The translation of Jóns saga Hólabiskups is based on the somewhat defective “Hólar” redaction. However, when the “Skálholt” redaction contains material not found in the “Hólar” redaction or when its text differs considerably from the “Hólar” redaction, Cormack has included that material in italics or commented on it in footnotes. Moreover, when there are erroneous or difficult readings in the “Hólar” redaction, Cormack has turned to the two other redactions and discussed the issue in a footnote. Excerpts from the “Latinate” redaction, that is, Gísls þáttr, Sæmundar þáttr, a section on Bishop Jón’s school at Hólar, and a food multiplication miracle, are included as appendices. Cormack’s translation is accurate, fluent, and idiomatic, and in the process of translating, she made wise decisions, such as ignoring the historical present tense, breaking up lengthy strings of sentences connected by “and” and “but,” and normalizing proper names (although she has retained Latinate personal names).
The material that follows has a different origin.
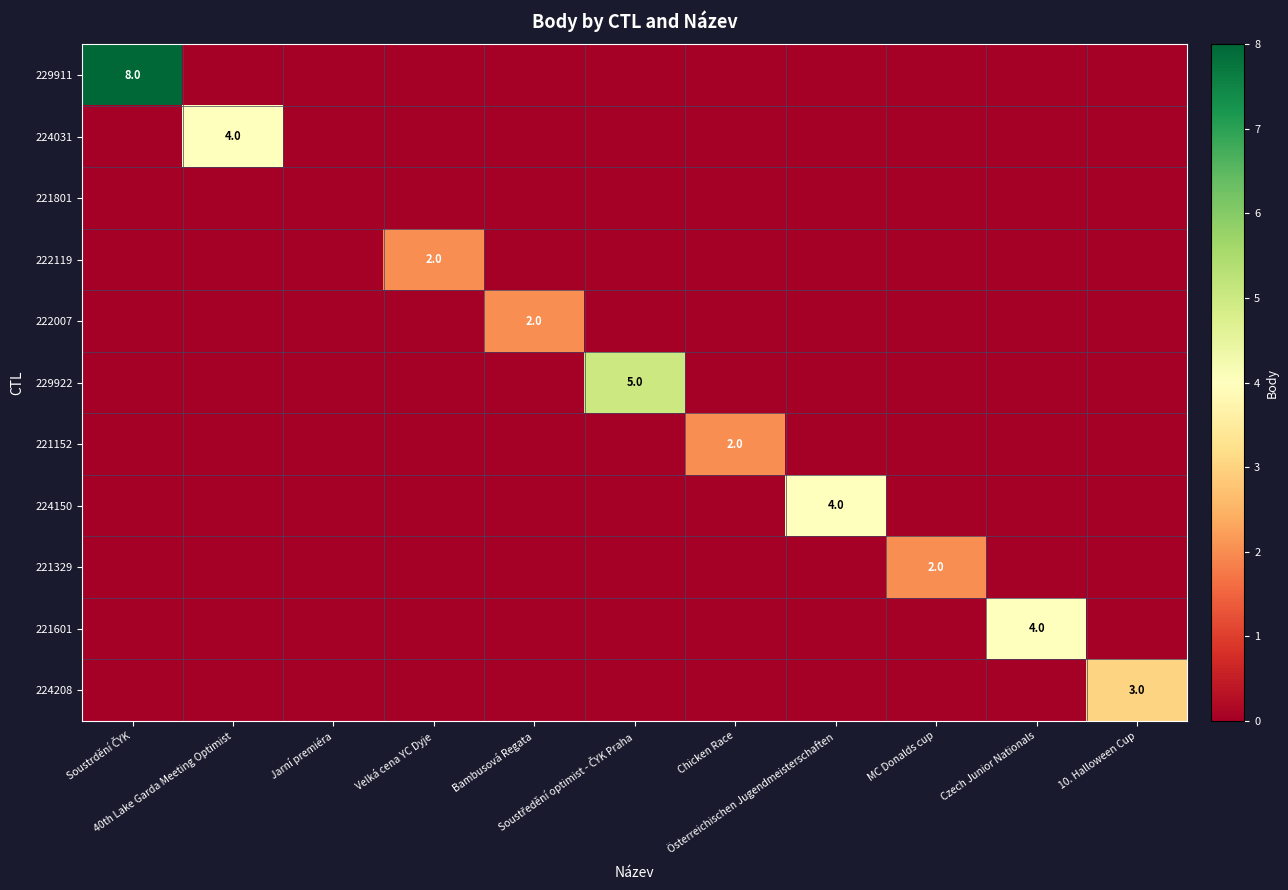

Is it true that 224031 equals 4 at 40th Lake Garda Meeting Optimist?

True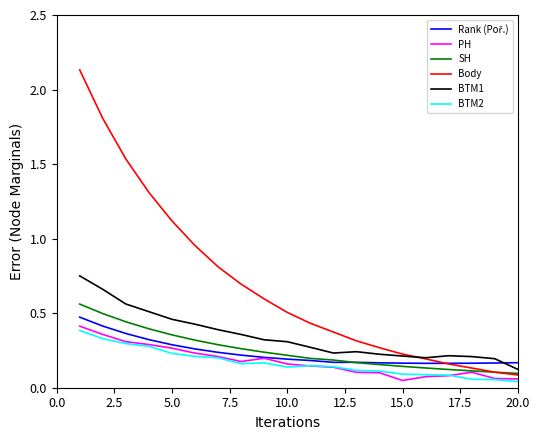

Does the chart have visible grid lines?

No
The altogether 124 footnotes to the translation provide very useful information about biblical quotations, characters mentioned, dates, and the location of places mentioned; comments on problematic or ambiguous Old Norse-Icelandic words; references to articles and books; and so forth. A bibliography (divided into primary and secondary sources) and an index of proper names round off the volume.

My review of this book is a rave. It is wonderful that two authorities on Jóns saga Hólabiskups and saints’ lives in general decided to collaborate, and the field of Old Norse-Icelandic and beyond will benefit from their patient labor and knowledge. Sadly, Foote did not live to see this volume published.